Nîmes/Montpellier - 3 syndicalistes viticoles convoqués au SRPJ de Nîmes et 6 à Montpellier - 7 juin 2017. / © F3 LR
Nîmes/Montpellier - 3 syndicalistes viticoles convoqués au SRPJ de Nîmes et 6 à Montpellier - 7 juin 2017. / © F3 LR

Neuf vignerons, dont des responsables syndicaux viticoles et agricoles, ont été convoquées mercredi après-midi par le SRPJ, pour une audition à Nîmes et à Montpellier, dans le cadre de plusieurs enquêtes.

Par FD avec afp

6 personnes convoquées à Montpellier


A Montpellier, 6 viticulteurs, dont le président du Syndicat des vignerons de l'Aude, Frédéric Rouanet, ont été entendus par les policiers du SRPJ, dans le cadre de deux enquêtes.

L'une concerne le blocage du péage du Boulou, dans les Pyrénées-Orientales, en avril 2016, et l'autre un autre blocage de ce même péage, qui relie la France et l'Espagne, en mai 2017. Cette dernière manifestation avait été suivie par une opération de barrage sur l'autoroute A9, dans l'Aude.

3 personnes convoquées à Nîmes


A Nîmes, Xavier Fabre, porte-parole du nouveau Syndicat des vignerons du Gard (SVG), Lionel Puech, co-président des Jeunes agriculteurs (JA) du Gard, et Delphine Fernandez, secrétaire générale des JA du Gard ont été convoqués par la police, après une plainte contre X pour "dégradation de biens d'autrui" déposée par la direction du Géant Casino Cap Costières de Nîmes.

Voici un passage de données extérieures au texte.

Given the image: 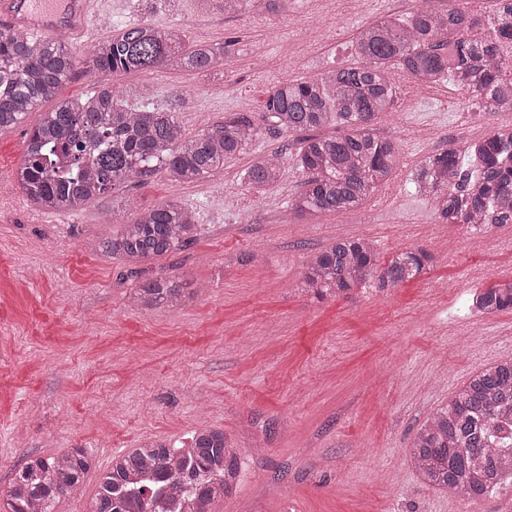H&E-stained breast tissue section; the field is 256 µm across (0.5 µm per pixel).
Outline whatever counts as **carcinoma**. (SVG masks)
I'll list each match as a JSON object with an SVG mask.
<instances>
[{
    "label": "carcinoma",
    "mask_w": 512,
    "mask_h": 512,
    "mask_svg": "<svg viewBox=\"0 0 512 512\" xmlns=\"http://www.w3.org/2000/svg\"><path fill=\"white\" fill-rule=\"evenodd\" d=\"M404 18L386 16L358 32L360 63L317 78L273 86L264 110L228 112L194 135L176 113L153 103L130 108L108 76L116 70L146 71L165 65L209 73L224 65V44H184L183 31L131 23L98 43L89 71L95 90L84 98L59 97L76 66L63 42L39 39L23 29H0V132L18 125L35 107L40 113L25 144L16 181L27 200L47 213L66 214L108 199L116 187L146 183L158 173L193 183L224 170V161L245 153L268 127L303 132L296 154L304 188L288 213L314 220L325 213L358 210L390 180L400 159L398 140L374 133L373 121L389 111L397 92L388 70L397 66L418 84L445 78L480 100L485 110H512V76L502 47L512 44V0H503L493 32L474 37L479 19L454 3L427 5ZM335 126L331 136L307 132ZM282 164L258 155L244 171L252 188L278 184ZM414 183L429 196L438 217L473 231L512 224V124H499L458 148L429 156ZM102 215L120 230L90 248L121 264L136 265L166 255L204 228L197 213L179 200L134 212L108 204ZM424 249H404L381 262L373 241L338 239L310 254L298 289L322 299L369 285L386 293L430 267ZM132 306H175L187 297L176 279L156 276L129 293ZM469 308L481 314L512 310V281L477 291ZM512 359L491 364L463 382L448 404L434 410L415 434L407 459L425 486L452 489L467 504L478 501L512 473ZM93 459L84 448L33 456L15 473L4 498L7 512H56L62 497L80 492ZM242 465L224 430L202 428L177 447L148 439L112 457L84 512H217L237 488Z\"/></svg>",
    "instance_id": "obj_1"
}]
</instances>
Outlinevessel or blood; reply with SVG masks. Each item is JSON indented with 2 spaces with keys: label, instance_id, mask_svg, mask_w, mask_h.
<instances>
[{
  "label": "vessel or blood",
  "instance_id": "b4317fda",
  "mask_svg": "<svg viewBox=\"0 0 512 512\" xmlns=\"http://www.w3.org/2000/svg\"><path fill=\"white\" fill-rule=\"evenodd\" d=\"M88 0H0V27H21L48 40L76 42L88 30Z\"/></svg>",
  "mask_w": 512,
  "mask_h": 512
}]
</instances>
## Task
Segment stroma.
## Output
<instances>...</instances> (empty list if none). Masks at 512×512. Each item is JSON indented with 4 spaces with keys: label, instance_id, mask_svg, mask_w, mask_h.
Listing matches in <instances>:
<instances>
[{
    "label": "stroma",
    "instance_id": "obj_1",
    "mask_svg": "<svg viewBox=\"0 0 512 512\" xmlns=\"http://www.w3.org/2000/svg\"><path fill=\"white\" fill-rule=\"evenodd\" d=\"M418 6L290 0L283 13L227 15L202 0H91L92 24L74 47L81 63L59 94L93 90L85 59L127 23L181 28L189 45L228 42L220 86L167 68L109 76L127 105L171 109L194 134L228 112H261L278 81L353 66L362 26ZM391 75L395 105L373 128L400 139V163L360 209L314 224L287 216L305 180L294 161L298 136L267 129L216 176L179 184L160 174L115 189L132 212L181 200L205 228L137 266L91 253L92 239L114 231L101 223L100 204L55 215L14 189L38 113L0 133V183L11 187L0 195V495L28 457L84 448L96 466L81 496L56 506L83 512L114 455L147 437L183 442L215 427L243 463L221 512H512L507 490L468 505L425 487L405 455L430 412L512 355V310H463L471 292L512 279V224L468 236L441 223L411 179L428 156L512 118L483 112L451 81L421 91L403 70ZM269 152L281 156V182L248 187L244 169ZM351 236L373 239L384 260L422 248L434 263L384 295L365 288L320 301L299 293L308 254ZM161 274L196 297L153 310L127 303Z\"/></svg>",
    "mask_w": 512,
    "mask_h": 512
}]
</instances>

Environ 150 viticulteurs "ont mis la pression devant le commissariat de Nîmes pendant que nous étions interrogés", a souligné Mme Fernandez.

Nîmes : Rassemblement de soutien aux vignerons entendus par la police
Soutenus par une centaine de vignerons à l'extérieur de l'hôtel de ville de Nîmes, ils ont été relachés au bout de deux heures et seront certainement de nouveau convoqués.

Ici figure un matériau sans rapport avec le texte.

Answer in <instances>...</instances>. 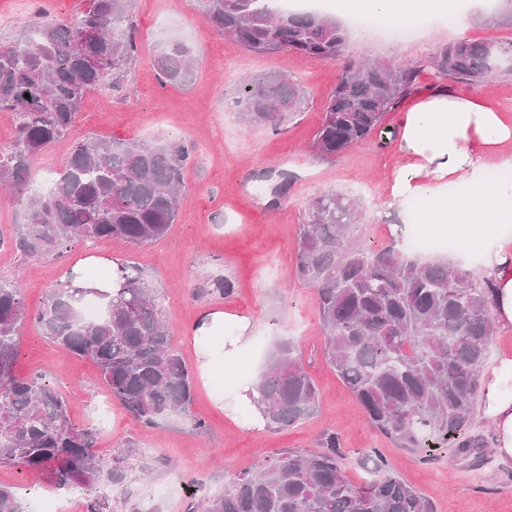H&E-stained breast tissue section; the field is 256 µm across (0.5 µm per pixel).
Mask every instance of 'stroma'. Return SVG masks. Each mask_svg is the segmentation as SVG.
Instances as JSON below:
<instances>
[{
    "mask_svg": "<svg viewBox=\"0 0 512 512\" xmlns=\"http://www.w3.org/2000/svg\"><path fill=\"white\" fill-rule=\"evenodd\" d=\"M82 0H0V41L22 34L23 22L60 20ZM138 46L122 81L93 90L81 104L67 137L56 141L33 162L30 185H38L45 167L60 168L75 140H139L171 145L189 140L197 158L184 179L182 209L175 224L157 241L130 246L109 244L122 263L140 266L161 297L175 347L189 366L197 359L185 330L204 311L221 308L248 318L252 339L246 349L225 355L215 380L226 403L239 386L257 379L276 341L293 340L303 365L318 389L314 415L294 427L250 430L245 410H219L204 386H197L193 407L205 420L204 433L182 418L145 427L114 405L100 383L95 363L81 359L46 338L35 324L22 330L16 369L39 375L68 400L72 421L98 432L97 450L107 463L126 472L123 482L109 485L104 512H186L199 492H223L240 472L283 450L310 453L319 449L323 431H336L347 451L351 480H370L356 461L358 451L379 449L398 474L429 497L436 512H512V461L486 448L481 466H473L457 448L433 450L425 463L419 454L394 447L366 421L358 400L323 356L318 305L313 289L294 280L295 244L308 202L333 190L360 199L361 219L353 236L365 246L382 243L378 228L381 199L390 173L404 159L396 143L356 145L335 162L315 158L311 145L321 124L323 106L336 85L340 66L316 63L281 51L258 56L238 42L213 32L201 0H132ZM512 42V28L438 15L427 28L397 41L380 29L350 26L346 54L352 59L383 62L431 56L436 48L459 37ZM182 42L196 59L188 85L162 83L153 66L165 46ZM280 71L303 86L304 105L279 131L244 125L233 101L239 80L248 74ZM293 174L280 204L270 206L274 184L269 167ZM24 201L0 191V278L21 276L29 312L43 306L65 270L93 254L90 243L75 241L64 253L20 261L13 240L24 222ZM217 277L232 281L229 297L198 294L197 288ZM0 482L20 487L28 512H86L84 500L58 492L50 478L20 467H0Z\"/></svg>",
    "mask_w": 512,
    "mask_h": 512,
    "instance_id": "1",
    "label": "stroma"
}]
</instances>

Le 30 mars dernier, afin de dénoncer une concurrence "déloyale" et des étiquetages parfois trompeurs, plusieurs dizaines de viticulteurs gardois avaient "contrôlé" les rayons vin de trois supermarchés nîmois, détruisant bouteilles et fontaines à vin d'origine espagnole. Pour l'occasion, le SVG et les JA du Gard avaient convoqué la presse.

A Nîmes, Mme Fernandez a précisé que l'audition avait duré environ deux heures mercredi après-midi et qu'elle-même et ses collègues avaient refusé d'identifier d'autres personnes sur des photos ou de se soumettre à des prélèvements ADN, tout en soulignant un "deux poids, deux mesures" puisque les responsables de grandes surfaces ne sont, selon eux, "jamais entendus pour fraudes".

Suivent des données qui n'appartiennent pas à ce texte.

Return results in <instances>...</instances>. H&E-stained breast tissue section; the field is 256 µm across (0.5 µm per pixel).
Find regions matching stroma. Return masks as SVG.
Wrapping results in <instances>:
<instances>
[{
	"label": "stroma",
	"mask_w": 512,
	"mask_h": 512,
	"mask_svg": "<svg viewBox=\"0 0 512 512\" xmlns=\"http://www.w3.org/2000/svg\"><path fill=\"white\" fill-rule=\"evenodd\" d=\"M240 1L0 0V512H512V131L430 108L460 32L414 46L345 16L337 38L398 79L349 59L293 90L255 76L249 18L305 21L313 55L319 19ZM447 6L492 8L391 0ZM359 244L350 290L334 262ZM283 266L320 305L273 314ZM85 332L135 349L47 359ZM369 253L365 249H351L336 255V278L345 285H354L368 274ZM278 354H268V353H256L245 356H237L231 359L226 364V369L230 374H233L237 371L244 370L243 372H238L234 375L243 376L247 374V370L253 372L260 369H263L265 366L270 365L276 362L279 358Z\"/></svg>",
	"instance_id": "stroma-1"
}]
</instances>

"On ne s'attendait plus à être convoqués", a précisé la jeune femme à l'AFP. "Mais on s'attend maintenant à des suites".


Au Géant Casino Cap Costières de Nîmes, troisième et dernière escale de l'opération de "contrôle" du 30 mars, l'indignation des viticulteurs était à son comble.
"Sous les pancartes Languedoc Roussillon, et +le meilleur d'ici+ avec la croix du Languedoc, on trouve sur la moitié du rayon des vins espagnols, c'est proprement scandaleux", avait souligné Xavier Fabre.

Des actions de protestation diverses se sont multipliées au cours des derniers mois dans le Gard, l'Hérault et l'Aude contre la concurrence du vin espagnol et l'attitude de la grande distribution.